Please continue the comment thread about the Coinsuper exchange from the point where it stops.

● **READING PASSAGE**
——————

Claymore girl Claymoreanime
September 21, 2025 at 12:05
You’re all missing the point. This isn’t about Coinsuper. It’s about the collapse of Western financial credibility. You trusted a ‘regulated’ exchange because you were brainwashed by CNBC and Bloomberg. The truth? All these ‘regulated’ platforms are just front companies for the same oligarchs. Coinsuper was the canary. You just didn’t want to hear it sing.
Petrina Baldwin
September 21, 2025 at 12:25
Why do people still check old links? Just Google ‘crypto exchange scam 2025’ and you’ll see the same pattern.
Ralph Nicolay
September 21, 2025 at 12:45
It is of paramount importance to underscore the necessity of due diligence in the context of digital asset custodianship. The absence of verifiable reserve attestations constitutes a material breach of fiduciary responsibility, and further, represents a systemic failure in market governance.

——————

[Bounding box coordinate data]

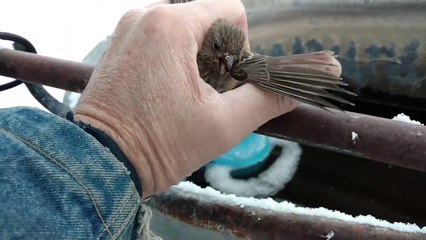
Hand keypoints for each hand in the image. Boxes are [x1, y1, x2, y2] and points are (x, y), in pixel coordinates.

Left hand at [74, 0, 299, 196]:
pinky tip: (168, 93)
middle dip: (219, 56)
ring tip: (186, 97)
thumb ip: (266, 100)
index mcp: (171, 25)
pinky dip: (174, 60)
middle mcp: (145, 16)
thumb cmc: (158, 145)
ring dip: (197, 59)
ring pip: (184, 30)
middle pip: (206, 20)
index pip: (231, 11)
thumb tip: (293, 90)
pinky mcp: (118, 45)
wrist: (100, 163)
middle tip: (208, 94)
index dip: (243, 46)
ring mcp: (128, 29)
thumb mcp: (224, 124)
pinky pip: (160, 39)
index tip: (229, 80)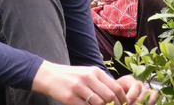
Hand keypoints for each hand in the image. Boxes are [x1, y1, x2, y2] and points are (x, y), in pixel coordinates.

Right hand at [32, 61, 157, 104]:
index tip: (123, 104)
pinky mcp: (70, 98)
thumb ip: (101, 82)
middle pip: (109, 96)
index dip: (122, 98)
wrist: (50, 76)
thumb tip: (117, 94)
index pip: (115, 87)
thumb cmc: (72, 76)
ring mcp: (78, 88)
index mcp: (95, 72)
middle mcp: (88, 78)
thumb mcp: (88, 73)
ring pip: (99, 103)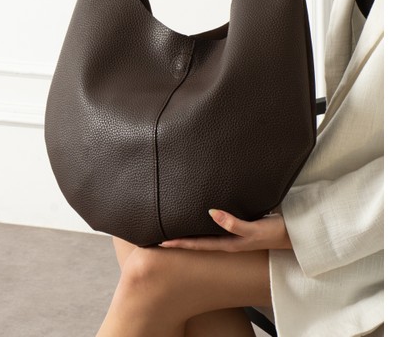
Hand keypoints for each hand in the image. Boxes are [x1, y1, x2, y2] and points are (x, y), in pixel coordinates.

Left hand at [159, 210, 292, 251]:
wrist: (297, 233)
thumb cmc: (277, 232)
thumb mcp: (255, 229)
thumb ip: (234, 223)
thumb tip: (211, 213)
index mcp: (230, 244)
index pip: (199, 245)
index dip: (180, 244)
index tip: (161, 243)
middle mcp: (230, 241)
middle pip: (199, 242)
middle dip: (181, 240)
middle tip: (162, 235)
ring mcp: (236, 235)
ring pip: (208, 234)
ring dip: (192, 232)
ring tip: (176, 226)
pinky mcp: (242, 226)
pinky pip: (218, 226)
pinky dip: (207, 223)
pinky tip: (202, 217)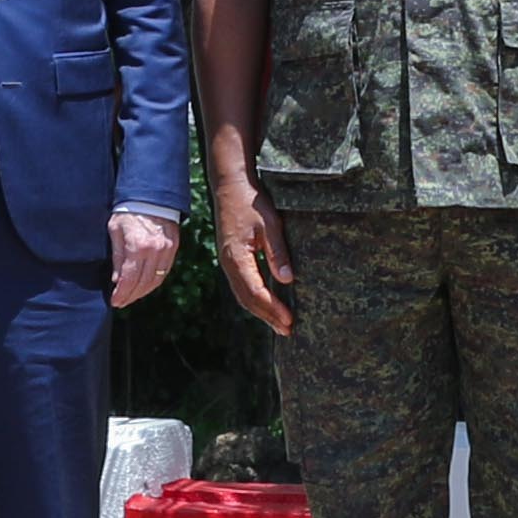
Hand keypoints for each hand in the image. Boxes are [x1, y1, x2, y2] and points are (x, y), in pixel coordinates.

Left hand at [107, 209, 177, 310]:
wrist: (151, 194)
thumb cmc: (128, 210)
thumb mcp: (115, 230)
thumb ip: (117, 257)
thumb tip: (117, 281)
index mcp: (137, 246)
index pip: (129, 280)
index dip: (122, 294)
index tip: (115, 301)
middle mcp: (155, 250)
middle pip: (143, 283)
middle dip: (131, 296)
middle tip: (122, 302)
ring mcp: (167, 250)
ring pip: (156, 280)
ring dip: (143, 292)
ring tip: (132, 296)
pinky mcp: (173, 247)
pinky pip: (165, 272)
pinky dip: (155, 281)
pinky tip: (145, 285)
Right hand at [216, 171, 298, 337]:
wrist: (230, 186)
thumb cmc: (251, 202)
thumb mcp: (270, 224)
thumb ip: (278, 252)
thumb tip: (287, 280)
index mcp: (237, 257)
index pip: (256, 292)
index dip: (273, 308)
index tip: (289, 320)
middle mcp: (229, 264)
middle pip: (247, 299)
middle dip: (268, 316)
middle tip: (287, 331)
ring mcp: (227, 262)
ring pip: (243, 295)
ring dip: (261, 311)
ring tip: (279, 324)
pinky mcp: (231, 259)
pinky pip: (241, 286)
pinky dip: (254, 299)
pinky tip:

——————

● **SOLVED PROBLEM**
sundar M
September 21, 2025 at 13:06
Bro, I learned this the hard way too. Lost my whole savings in a fake exchange called BitZon. Now I only use Binance or CoinDCX - and I check their audit links every single time. Don’t be like me. Trust, but verify. Always.
Nick Carey
September 21, 2025 at 13:28
Ugh. Another ‘learn from this’ post. Can we just move on? I’ve seen this exact article 17 times. Coinsuper’s dead. We get it.
Sonu Singh
September 21, 2025 at 13:53
i think i deposited on coinsuper in 2020… forgot about it. just checked and its gone. my bad. next time i check the domain expire date before depositing.
Peter Schwalm
September 21, 2025 at 14:18
One of the best breakdowns I’ve read on this. The real takeaway? If an exchange doesn’t publish monthly audits from a Big 4 firm, treat it like a sketchy Airbnb - you’re not getting your money back. Coinsuper wasn’t an anomaly. It was the rule.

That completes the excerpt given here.